━━━ DATA TO PROCESS

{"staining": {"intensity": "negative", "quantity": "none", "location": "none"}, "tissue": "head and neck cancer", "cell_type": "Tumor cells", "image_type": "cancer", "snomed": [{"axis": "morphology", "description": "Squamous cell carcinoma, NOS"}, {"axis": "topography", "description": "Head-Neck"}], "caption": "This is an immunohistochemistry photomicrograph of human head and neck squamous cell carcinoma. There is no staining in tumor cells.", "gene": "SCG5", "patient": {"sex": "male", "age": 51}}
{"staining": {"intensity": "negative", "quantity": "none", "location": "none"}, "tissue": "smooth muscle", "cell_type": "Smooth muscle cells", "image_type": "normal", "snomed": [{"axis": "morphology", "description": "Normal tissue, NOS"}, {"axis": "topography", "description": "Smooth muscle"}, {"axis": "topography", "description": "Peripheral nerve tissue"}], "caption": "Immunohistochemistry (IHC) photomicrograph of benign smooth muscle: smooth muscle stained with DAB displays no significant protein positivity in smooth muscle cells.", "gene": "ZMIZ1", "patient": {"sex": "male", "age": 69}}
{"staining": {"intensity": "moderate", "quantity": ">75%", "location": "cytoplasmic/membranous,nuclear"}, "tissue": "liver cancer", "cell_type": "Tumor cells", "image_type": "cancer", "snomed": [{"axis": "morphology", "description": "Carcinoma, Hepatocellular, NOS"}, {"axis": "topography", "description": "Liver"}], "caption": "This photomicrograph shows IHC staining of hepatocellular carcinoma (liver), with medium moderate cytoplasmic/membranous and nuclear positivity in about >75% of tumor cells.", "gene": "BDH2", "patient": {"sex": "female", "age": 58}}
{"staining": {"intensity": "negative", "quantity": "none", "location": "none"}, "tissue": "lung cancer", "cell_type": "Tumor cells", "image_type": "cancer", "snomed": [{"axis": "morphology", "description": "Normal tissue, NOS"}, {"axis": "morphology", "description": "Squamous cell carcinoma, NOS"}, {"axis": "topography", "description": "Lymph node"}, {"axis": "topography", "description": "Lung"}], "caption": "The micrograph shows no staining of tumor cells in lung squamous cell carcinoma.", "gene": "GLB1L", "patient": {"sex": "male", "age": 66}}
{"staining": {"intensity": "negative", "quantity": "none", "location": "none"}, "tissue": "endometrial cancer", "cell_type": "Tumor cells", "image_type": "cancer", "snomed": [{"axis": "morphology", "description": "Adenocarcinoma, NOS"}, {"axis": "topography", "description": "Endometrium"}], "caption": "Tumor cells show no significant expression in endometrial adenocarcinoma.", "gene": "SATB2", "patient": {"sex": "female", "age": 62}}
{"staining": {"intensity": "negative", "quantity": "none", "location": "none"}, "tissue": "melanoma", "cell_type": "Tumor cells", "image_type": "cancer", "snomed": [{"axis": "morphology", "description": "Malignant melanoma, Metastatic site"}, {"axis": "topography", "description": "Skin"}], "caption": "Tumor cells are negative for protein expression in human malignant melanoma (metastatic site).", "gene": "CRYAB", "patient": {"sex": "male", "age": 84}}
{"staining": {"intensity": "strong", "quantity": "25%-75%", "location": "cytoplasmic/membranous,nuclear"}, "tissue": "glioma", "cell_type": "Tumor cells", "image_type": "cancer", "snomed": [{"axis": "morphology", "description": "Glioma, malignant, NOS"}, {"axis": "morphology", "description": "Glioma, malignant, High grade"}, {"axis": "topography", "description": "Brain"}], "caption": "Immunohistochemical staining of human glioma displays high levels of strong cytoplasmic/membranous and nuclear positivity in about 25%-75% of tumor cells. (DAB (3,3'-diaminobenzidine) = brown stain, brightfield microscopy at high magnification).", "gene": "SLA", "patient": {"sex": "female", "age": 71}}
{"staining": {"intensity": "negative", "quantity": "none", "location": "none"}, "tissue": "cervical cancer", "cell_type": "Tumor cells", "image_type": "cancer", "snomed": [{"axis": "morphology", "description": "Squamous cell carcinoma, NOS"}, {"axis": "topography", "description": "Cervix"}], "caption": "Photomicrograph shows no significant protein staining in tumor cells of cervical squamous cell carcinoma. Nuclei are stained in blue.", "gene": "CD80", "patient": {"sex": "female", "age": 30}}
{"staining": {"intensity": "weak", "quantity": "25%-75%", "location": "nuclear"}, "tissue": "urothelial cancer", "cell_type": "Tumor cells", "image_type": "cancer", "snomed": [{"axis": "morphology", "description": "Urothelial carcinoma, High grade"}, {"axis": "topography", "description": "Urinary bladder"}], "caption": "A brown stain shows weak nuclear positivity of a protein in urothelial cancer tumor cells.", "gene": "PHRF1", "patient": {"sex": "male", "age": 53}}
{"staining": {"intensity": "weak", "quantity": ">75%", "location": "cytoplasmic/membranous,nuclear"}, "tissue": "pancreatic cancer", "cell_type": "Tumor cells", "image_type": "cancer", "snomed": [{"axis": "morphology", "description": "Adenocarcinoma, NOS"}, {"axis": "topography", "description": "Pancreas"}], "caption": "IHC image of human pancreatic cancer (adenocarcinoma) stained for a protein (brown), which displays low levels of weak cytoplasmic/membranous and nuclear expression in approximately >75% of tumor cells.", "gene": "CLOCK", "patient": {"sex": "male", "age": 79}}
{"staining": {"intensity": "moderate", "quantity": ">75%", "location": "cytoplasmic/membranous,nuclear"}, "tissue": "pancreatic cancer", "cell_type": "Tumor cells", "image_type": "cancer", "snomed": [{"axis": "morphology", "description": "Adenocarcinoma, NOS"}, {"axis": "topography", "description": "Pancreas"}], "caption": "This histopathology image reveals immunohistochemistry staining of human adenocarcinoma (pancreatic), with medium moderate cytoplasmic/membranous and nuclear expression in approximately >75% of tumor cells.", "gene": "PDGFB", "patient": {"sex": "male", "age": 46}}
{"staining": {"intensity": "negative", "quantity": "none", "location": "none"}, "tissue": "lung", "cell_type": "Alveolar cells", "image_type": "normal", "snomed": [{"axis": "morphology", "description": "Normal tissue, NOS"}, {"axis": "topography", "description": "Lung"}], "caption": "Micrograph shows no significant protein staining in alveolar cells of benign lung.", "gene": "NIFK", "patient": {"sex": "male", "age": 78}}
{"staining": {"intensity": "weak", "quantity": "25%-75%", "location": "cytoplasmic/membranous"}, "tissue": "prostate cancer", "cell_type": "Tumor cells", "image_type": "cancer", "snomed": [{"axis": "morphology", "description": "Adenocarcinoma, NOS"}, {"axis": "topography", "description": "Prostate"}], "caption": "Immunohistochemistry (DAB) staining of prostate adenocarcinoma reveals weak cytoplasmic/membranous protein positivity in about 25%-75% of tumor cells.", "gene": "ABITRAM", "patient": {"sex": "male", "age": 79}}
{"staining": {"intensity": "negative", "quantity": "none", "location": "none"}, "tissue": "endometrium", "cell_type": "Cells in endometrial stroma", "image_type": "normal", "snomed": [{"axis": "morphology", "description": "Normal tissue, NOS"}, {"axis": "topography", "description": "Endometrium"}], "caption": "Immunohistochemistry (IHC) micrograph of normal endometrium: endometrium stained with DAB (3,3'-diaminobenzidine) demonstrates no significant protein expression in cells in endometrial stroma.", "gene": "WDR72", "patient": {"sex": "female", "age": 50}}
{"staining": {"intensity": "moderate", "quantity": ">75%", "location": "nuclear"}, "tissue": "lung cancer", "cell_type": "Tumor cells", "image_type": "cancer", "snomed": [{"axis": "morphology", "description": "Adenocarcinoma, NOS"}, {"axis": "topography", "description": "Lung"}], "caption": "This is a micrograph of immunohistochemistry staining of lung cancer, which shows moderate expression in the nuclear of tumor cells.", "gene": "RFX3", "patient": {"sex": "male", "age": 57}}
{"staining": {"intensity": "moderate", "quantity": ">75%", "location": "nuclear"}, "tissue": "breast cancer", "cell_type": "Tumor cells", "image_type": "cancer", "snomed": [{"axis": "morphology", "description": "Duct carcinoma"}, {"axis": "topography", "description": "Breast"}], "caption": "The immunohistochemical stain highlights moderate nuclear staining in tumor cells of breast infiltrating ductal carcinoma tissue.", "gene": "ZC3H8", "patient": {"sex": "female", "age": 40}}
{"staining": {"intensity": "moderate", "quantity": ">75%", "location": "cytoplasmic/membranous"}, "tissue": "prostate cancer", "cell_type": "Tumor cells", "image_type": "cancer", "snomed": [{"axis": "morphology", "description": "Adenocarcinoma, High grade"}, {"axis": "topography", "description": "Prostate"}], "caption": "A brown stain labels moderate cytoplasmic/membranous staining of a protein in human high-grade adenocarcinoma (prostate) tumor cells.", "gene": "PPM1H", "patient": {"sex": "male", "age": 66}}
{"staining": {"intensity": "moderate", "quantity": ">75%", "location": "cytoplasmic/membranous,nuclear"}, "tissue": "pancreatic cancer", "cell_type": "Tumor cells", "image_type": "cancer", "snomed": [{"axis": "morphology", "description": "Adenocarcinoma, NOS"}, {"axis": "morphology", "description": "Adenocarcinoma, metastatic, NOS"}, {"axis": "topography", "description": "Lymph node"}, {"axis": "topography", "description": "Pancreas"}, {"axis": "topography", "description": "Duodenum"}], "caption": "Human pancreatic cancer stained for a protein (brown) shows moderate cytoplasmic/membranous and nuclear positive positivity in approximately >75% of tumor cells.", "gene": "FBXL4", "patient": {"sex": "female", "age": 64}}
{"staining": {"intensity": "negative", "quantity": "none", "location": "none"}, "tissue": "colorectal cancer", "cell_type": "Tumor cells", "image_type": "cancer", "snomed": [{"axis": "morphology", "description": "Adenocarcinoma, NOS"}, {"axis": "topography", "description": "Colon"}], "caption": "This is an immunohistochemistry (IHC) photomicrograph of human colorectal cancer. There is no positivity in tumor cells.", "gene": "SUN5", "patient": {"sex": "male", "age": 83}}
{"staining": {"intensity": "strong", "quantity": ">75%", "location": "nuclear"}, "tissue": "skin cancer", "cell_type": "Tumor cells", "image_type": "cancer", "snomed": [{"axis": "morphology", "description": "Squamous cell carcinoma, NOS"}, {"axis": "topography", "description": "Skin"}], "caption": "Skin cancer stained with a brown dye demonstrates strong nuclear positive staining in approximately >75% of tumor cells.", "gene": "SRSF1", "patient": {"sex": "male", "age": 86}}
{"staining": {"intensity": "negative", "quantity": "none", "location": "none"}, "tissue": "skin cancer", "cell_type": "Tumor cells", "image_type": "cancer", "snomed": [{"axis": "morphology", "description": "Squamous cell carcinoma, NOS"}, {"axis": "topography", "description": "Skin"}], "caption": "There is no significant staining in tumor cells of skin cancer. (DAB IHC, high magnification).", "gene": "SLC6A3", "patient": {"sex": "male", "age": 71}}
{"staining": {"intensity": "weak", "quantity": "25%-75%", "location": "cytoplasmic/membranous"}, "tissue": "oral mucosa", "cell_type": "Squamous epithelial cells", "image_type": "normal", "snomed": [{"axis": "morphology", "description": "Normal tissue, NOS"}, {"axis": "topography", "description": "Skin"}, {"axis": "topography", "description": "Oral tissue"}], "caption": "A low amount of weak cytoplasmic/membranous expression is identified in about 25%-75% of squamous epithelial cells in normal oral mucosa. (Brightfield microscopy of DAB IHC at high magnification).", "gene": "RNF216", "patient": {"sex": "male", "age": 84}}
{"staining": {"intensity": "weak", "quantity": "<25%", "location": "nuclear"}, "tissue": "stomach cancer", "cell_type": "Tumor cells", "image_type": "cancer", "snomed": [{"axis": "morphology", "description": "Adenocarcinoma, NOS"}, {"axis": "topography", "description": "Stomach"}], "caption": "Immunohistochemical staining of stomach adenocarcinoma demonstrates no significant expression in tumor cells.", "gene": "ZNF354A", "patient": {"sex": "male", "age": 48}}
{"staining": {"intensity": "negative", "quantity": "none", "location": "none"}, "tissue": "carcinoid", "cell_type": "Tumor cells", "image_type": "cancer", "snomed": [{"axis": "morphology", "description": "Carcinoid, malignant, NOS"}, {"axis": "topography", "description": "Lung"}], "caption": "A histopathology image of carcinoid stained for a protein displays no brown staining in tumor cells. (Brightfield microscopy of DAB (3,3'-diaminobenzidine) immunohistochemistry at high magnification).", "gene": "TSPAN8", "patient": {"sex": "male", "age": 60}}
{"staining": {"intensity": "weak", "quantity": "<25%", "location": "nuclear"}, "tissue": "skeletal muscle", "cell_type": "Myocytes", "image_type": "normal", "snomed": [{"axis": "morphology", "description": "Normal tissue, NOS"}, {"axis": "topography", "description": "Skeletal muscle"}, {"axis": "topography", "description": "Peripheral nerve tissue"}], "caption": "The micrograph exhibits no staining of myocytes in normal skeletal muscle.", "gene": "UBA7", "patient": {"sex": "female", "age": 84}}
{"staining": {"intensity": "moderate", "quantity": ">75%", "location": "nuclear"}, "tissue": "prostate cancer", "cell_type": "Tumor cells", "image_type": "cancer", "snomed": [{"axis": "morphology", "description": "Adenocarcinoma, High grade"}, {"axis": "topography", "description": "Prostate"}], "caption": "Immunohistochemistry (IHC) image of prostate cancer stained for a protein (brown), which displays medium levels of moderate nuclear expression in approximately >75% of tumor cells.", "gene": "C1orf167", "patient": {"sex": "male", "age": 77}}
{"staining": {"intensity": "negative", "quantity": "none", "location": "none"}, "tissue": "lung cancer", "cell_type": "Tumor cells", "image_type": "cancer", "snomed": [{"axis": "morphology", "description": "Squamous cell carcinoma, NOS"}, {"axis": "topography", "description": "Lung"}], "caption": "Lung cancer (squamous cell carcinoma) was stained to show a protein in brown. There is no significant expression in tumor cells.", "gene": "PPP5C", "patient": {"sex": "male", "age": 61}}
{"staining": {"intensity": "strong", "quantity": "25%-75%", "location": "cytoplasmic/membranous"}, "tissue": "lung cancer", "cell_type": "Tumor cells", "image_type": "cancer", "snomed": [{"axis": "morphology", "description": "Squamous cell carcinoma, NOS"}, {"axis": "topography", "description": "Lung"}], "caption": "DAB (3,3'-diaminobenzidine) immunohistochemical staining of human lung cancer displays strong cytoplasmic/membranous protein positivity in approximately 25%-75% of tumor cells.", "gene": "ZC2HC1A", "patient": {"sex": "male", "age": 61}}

━━━━━━

* _WHAT IS NEEDED_
From the entries above, extract only the lines running from the one containing "histopathology image reveals" through the one containing "staining in alveolar", inclusive.

* _EXERCISE RESPONSE_
{"staining": {"intensity": "moderate", "quantity": ">75%", "location": "cytoplasmic/membranous,nuclear"}, "tissue": "pancreatic cancer", "cell_type": "Tumor cells", "image_type": "cancer", "snomed": [{"axis": "morphology", "description": "Adenocarcinoma, NOS"}, {"axis": "topography", "description": "Pancreas"}], "caption": "This histopathology image reveals immunohistochemistry staining of human adenocarcinoma (pancreatic), with medium moderate cytoplasmic/membranous and nuclear expression in approximately >75% of tumor cells.", "gene": "PDGFB", "patient": {"sex": "male", "age": 46}}
{"staining": {"intensity": "negative", "quantity": "none", "location": "none"}, "tissue": "lung", "cell_type": "Alveolar cells", "image_type": "normal", "snomed": [{"axis": "morphology", "description": "Normal tissue, NOS"}, {"axis": "topography", "description": "Lung"}], "caption": "Micrograph shows no significant protein staining in alveolar cells of benign lung.", "gene": "NIFK", "patient": {"sex": "male", "age": 78}}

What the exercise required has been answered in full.